Document excerpt
The Caravan

The Mind Is A Map-Maker

Tuesday, March 3, 2020

A map of the Middle East after the World War I collapse of the Ottoman Empire and Caliphate shows no state boundaries, only lines of control by European powers over the territories vacated by “The Sublime Porte” -- the Islamic hegemon in Istanbul.  (see illustration)

Soon a grid of internationally recognized states would be dropped down to designate every territorial part of the region as a state, or mandated state-in-the-making.  The purpose was to welcome all the Arab-Islamic peoples of the Middle East into the legitimate modern world order, the “state” now being understood to be the basic unit of world affairs.  This new map of the Middle East fixed itself in the mind of those concerned with international affairs.

Before long, those state units would be filled by a variety of autocratic ruling regimes:  hereditary monarchies, coup d’état-installed juntas of colonels, Potemkin-parliamentary strongmen, and other one-party rulers in perpetuity.  For most of the decades of the late twentieth and early twenty-first centuries, “the international community” recognized and mentally visualized the Middle East as one of the many state-centered regions of world order, while during the same period many or most of the ruling regimes of the region promoted their own political interests, supported terrorist surrogates, and prioritized pan-Arab and pan-Islamic commitments in ways that ran counter to their nominal responsibilities to the established international state system.  They waged war repeatedly with the aim of eradicating the State of Israel or, on the way toward that goal, attempting to delegitimize its roles in the established political-economic-diplomatic international order.  All this was carried out within the mental map of the region as an inherent realm of legitimate diplomacy.

Exercise instructions
a) In the essay, what was the "state" now understood to be?
b) Please duplicate the passage in the essay, starting with "The Mind Is" and going on through "Istanbul.  (see illustration)".

Items from a dataset:
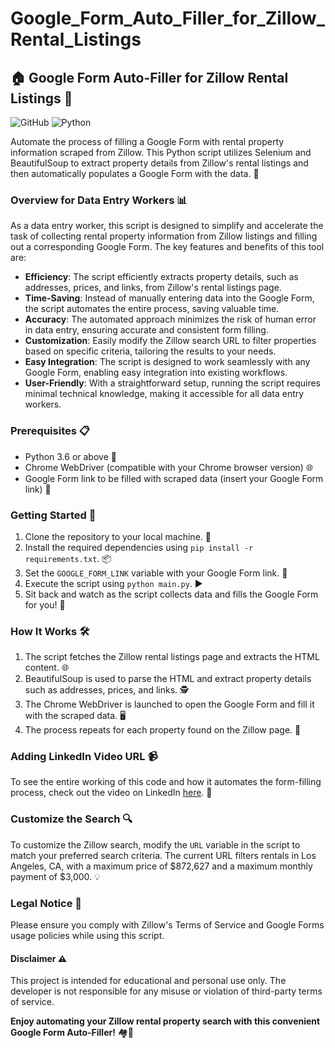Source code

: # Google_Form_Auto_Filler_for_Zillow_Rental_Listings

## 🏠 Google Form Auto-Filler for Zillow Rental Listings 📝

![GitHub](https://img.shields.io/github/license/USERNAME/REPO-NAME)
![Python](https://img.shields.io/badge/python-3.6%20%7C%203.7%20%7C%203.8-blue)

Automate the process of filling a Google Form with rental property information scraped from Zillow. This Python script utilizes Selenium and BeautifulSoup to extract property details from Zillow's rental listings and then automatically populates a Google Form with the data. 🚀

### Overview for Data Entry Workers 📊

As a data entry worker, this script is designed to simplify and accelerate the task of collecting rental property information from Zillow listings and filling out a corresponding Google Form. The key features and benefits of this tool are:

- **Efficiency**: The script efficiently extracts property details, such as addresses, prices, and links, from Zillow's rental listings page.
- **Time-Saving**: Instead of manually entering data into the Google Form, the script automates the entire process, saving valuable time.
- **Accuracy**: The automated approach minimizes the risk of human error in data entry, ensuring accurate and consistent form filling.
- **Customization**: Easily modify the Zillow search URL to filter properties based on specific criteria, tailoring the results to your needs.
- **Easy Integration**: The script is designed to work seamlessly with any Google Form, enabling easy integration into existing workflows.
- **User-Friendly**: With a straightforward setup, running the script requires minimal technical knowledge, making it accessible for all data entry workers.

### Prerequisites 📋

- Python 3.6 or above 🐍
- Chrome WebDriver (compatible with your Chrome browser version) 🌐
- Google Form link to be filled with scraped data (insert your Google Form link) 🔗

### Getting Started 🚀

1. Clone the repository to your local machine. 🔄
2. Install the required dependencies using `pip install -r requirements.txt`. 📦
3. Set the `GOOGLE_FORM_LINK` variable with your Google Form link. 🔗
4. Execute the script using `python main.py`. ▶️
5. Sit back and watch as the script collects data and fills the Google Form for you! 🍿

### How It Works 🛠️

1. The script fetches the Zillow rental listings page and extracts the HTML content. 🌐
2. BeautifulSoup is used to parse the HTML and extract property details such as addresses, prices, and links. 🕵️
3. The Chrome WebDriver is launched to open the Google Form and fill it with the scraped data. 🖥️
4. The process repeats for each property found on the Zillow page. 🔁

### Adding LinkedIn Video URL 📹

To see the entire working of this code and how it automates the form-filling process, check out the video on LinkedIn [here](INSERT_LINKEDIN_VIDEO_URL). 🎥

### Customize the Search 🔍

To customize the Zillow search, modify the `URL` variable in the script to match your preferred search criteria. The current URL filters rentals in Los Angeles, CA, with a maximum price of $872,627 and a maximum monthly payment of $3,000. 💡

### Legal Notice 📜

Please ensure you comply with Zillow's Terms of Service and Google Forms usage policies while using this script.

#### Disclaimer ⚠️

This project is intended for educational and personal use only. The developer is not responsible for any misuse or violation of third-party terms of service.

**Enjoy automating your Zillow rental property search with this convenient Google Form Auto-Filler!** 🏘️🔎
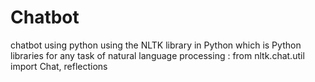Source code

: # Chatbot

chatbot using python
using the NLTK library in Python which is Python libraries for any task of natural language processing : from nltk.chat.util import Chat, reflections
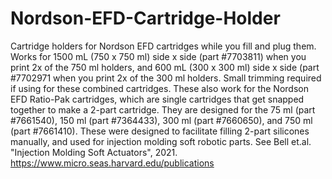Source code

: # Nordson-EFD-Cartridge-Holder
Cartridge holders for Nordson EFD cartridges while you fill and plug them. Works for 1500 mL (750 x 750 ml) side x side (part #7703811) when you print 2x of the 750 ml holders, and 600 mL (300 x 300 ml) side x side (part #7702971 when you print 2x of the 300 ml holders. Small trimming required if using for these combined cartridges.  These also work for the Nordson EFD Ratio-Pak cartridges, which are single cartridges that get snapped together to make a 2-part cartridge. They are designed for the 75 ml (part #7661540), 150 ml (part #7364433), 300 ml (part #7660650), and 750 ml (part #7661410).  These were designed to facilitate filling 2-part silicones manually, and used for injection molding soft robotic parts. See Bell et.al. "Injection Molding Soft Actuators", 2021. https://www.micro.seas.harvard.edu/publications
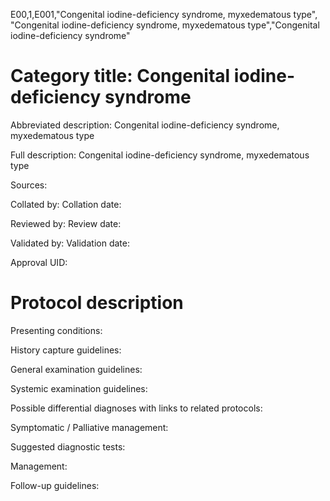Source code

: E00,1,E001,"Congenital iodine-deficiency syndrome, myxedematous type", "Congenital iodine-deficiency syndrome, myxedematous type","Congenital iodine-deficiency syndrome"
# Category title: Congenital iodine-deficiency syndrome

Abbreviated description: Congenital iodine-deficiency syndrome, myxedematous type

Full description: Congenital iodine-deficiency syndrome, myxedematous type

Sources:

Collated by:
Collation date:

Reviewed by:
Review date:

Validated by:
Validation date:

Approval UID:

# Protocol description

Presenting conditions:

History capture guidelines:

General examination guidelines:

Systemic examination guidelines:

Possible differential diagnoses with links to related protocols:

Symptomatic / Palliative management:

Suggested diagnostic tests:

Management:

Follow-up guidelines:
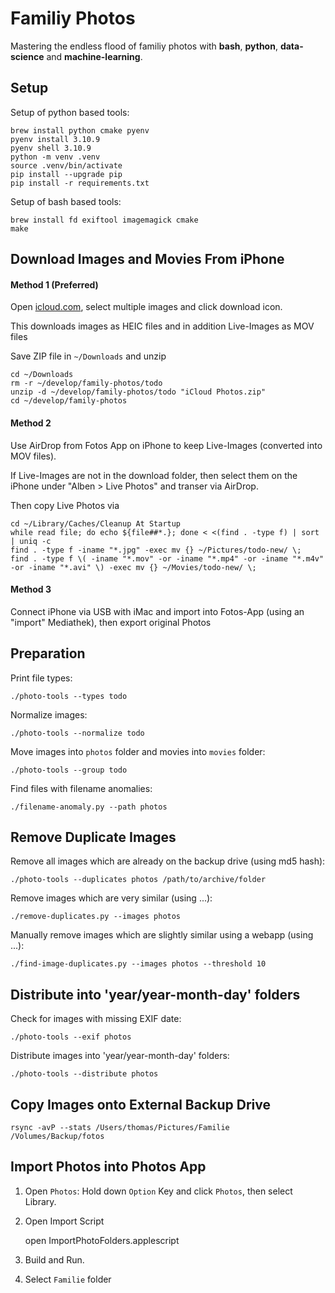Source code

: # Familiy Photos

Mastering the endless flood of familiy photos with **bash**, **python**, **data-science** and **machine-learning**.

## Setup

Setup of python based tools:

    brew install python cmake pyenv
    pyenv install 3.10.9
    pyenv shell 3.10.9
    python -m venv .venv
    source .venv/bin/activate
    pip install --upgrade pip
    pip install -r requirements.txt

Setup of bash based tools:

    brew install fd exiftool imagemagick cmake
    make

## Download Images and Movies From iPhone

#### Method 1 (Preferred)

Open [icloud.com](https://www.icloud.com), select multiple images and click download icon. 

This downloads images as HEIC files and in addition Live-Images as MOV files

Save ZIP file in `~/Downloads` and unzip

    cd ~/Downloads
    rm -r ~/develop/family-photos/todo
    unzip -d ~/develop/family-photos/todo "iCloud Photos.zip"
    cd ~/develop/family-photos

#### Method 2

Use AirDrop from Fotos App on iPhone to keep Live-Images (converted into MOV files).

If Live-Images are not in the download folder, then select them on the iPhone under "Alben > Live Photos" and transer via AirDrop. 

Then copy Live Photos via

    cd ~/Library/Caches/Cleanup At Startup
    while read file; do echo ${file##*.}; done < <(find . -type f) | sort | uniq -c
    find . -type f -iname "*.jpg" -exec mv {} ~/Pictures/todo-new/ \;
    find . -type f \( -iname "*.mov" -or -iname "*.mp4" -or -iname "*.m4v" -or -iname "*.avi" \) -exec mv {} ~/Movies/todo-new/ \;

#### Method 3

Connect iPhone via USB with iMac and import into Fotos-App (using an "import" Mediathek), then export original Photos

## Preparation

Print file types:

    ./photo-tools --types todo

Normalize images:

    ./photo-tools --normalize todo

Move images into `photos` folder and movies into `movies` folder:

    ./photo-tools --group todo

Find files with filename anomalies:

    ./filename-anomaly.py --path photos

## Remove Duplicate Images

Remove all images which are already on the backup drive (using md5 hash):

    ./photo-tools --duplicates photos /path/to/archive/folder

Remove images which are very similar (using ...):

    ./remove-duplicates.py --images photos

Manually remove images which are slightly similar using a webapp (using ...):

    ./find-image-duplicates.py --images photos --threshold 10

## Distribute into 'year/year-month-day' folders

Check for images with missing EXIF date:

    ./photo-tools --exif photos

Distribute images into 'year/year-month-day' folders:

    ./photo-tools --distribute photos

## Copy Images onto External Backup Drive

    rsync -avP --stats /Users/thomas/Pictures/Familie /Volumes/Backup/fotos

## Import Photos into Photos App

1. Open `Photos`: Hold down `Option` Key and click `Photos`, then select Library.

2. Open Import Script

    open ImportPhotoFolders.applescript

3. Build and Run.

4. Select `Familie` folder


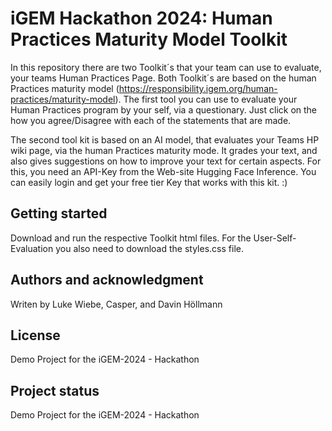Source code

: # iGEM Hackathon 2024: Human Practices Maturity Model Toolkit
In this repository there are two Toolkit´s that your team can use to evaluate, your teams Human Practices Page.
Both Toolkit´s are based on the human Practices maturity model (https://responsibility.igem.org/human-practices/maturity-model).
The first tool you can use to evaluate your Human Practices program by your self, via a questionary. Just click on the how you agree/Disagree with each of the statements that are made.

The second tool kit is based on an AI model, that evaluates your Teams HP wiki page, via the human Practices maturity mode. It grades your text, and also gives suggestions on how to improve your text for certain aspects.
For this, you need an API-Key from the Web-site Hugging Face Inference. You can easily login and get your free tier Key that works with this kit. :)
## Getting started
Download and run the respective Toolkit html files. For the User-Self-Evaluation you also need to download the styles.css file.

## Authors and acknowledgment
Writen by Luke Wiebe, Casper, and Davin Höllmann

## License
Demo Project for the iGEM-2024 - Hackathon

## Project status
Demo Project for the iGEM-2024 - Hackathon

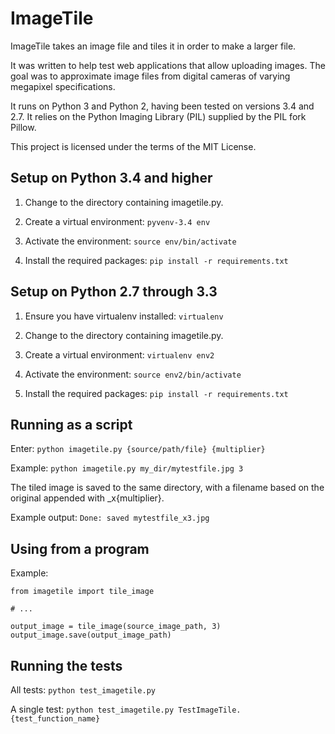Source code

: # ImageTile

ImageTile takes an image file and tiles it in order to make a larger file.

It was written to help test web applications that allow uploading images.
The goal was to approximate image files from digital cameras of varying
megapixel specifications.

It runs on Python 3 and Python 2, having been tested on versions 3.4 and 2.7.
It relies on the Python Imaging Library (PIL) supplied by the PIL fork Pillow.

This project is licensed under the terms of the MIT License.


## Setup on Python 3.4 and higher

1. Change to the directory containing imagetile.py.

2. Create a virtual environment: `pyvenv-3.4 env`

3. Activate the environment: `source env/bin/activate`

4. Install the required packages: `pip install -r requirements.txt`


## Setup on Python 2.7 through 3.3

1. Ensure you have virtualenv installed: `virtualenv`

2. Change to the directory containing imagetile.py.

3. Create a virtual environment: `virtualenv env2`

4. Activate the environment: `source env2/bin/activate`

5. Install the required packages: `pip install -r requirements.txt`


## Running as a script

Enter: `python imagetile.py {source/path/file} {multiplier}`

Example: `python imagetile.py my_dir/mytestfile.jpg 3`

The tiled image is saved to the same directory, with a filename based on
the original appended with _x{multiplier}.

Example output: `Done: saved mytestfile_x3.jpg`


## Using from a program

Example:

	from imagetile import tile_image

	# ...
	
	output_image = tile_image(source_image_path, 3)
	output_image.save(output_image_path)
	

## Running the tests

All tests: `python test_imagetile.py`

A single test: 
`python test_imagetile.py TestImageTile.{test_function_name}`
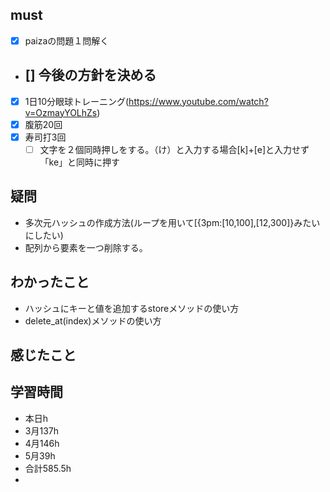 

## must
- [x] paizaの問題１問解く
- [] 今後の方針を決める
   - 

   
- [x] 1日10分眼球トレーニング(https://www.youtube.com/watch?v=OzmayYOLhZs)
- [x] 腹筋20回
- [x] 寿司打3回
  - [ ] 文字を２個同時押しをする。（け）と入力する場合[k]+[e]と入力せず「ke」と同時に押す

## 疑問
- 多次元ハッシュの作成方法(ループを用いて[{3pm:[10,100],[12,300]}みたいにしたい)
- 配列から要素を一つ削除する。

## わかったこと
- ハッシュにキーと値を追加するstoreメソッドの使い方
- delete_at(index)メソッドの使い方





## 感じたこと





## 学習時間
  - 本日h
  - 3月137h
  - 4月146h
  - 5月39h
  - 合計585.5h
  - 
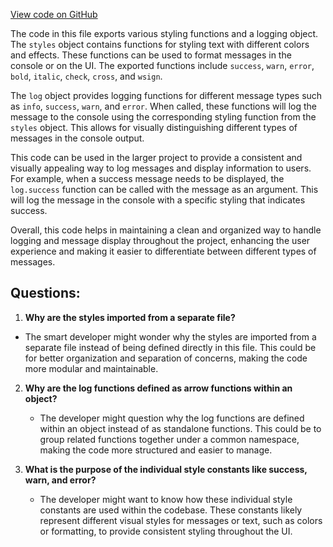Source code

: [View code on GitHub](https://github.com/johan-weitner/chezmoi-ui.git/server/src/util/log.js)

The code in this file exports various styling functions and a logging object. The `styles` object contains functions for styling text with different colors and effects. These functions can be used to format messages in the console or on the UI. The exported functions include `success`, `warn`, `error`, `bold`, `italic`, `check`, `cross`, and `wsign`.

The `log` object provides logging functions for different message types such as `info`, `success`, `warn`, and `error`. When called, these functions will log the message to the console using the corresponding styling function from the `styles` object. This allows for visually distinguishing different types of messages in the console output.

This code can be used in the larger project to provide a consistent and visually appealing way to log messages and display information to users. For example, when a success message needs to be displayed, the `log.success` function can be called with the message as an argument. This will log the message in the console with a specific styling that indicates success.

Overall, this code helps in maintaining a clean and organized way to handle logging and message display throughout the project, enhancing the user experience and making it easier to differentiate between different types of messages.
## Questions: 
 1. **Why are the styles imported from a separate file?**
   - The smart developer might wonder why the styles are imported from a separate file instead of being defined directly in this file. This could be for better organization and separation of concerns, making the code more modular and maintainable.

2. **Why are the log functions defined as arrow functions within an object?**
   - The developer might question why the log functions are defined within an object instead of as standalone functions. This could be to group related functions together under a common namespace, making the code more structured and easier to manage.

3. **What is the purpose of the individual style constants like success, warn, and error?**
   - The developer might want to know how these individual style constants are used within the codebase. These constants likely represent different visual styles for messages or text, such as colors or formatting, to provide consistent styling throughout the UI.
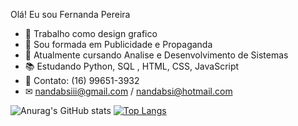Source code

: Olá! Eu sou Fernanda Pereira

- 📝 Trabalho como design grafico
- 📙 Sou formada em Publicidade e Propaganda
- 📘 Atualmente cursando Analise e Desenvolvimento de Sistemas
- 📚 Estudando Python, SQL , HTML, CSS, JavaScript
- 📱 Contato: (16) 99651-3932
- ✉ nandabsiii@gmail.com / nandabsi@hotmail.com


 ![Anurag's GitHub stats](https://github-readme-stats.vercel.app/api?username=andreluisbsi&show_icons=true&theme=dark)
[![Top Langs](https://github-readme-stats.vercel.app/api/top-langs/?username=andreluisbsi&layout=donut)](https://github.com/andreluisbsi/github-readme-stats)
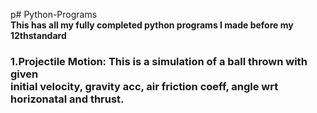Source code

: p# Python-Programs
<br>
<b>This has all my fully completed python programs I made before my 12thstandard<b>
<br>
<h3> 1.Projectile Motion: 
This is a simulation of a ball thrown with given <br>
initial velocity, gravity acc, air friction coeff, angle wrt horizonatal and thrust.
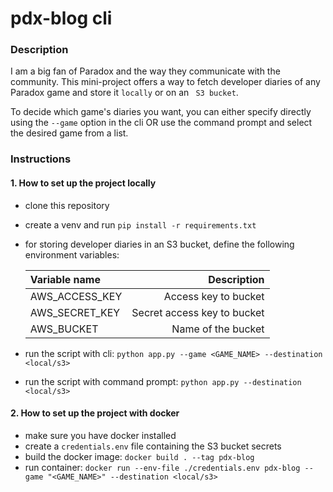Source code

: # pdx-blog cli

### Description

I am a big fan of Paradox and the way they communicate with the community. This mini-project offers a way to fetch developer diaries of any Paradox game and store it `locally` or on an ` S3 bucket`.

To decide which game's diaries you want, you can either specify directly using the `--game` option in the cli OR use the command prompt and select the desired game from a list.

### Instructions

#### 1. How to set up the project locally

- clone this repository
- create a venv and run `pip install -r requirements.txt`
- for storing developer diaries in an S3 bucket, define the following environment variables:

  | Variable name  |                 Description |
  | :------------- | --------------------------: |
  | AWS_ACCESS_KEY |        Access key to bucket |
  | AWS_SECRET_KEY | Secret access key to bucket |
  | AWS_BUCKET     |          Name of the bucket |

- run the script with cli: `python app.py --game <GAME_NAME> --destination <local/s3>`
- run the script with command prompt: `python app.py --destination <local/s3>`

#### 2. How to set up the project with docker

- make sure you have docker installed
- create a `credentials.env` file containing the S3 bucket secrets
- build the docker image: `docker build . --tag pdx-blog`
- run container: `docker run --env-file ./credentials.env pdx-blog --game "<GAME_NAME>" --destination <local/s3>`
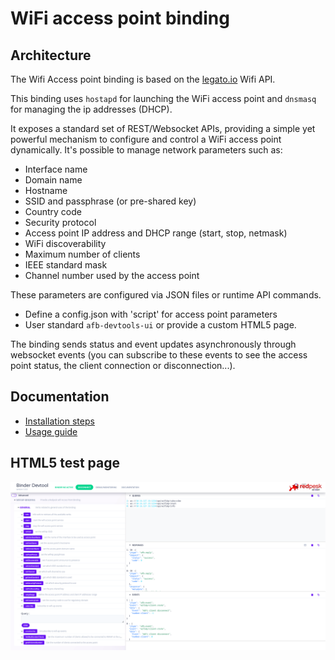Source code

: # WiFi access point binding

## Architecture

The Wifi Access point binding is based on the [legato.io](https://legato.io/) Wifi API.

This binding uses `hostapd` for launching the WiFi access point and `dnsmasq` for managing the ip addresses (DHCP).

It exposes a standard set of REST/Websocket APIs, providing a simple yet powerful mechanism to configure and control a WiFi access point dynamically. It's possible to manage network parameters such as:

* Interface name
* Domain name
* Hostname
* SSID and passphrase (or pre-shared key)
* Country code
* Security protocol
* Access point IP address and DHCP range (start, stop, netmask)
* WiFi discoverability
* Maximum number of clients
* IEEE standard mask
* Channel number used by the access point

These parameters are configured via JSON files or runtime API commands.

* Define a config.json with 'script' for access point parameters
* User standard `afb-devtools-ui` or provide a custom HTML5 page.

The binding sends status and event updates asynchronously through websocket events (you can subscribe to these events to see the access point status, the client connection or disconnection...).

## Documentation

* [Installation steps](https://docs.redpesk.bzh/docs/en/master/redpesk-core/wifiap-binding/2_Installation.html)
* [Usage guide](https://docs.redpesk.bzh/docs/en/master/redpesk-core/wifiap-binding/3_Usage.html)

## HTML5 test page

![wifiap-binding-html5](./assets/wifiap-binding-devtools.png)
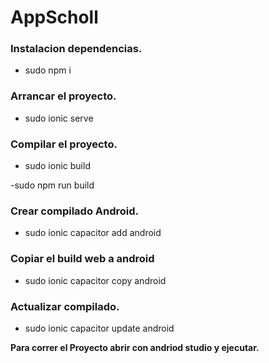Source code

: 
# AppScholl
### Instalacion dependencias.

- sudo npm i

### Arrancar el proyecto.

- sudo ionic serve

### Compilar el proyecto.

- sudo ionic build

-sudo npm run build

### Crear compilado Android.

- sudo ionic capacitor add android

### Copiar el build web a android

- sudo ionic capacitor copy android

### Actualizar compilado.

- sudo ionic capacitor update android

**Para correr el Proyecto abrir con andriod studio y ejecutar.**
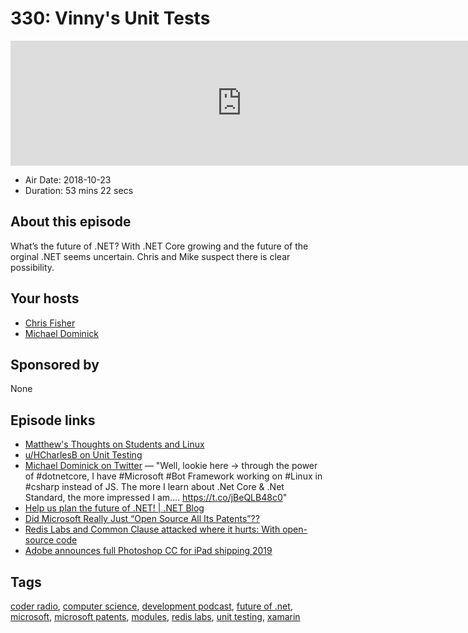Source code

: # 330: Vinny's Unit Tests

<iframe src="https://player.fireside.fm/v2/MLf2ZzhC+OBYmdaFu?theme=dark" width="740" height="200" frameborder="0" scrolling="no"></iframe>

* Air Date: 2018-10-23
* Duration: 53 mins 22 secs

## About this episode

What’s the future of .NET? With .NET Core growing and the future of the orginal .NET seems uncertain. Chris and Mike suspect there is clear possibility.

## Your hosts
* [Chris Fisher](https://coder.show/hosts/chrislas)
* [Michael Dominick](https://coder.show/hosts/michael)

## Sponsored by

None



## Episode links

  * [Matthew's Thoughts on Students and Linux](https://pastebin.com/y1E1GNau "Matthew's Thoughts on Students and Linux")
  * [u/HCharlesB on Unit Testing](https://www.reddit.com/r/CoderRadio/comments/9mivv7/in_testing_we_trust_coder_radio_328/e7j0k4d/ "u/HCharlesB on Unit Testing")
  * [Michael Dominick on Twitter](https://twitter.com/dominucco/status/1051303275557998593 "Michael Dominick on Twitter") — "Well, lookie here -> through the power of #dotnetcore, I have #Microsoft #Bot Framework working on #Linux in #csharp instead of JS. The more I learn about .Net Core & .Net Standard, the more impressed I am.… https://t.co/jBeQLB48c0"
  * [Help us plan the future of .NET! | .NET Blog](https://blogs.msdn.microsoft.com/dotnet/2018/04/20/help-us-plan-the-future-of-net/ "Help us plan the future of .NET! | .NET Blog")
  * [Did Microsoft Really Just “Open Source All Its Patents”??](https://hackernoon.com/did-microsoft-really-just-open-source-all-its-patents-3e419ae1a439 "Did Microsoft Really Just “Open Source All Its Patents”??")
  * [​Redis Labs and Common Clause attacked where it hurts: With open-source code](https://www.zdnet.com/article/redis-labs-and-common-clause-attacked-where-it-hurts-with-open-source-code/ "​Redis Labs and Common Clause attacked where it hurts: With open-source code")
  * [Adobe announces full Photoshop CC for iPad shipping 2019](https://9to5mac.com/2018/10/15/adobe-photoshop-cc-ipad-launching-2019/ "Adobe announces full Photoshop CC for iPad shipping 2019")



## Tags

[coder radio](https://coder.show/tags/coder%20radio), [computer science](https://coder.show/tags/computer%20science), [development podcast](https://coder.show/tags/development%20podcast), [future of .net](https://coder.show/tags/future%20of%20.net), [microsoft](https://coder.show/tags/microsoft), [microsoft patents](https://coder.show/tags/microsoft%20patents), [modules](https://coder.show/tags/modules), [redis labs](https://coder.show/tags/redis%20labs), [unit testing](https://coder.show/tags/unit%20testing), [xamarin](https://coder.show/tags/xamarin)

Answers to the tasks
a) The basic unit of world affairs.

b)
The Mind Is A Map-Maker

Tuesday, March 3, 2020

A map of the Middle East after the World War I collapse of the Ottoman Empire and Caliphate shows no state boundaries, only lines of control by European powers over the territories vacated by “The Sublime Porte” -- the Islamic hegemon in Istanbul.  (see illustration)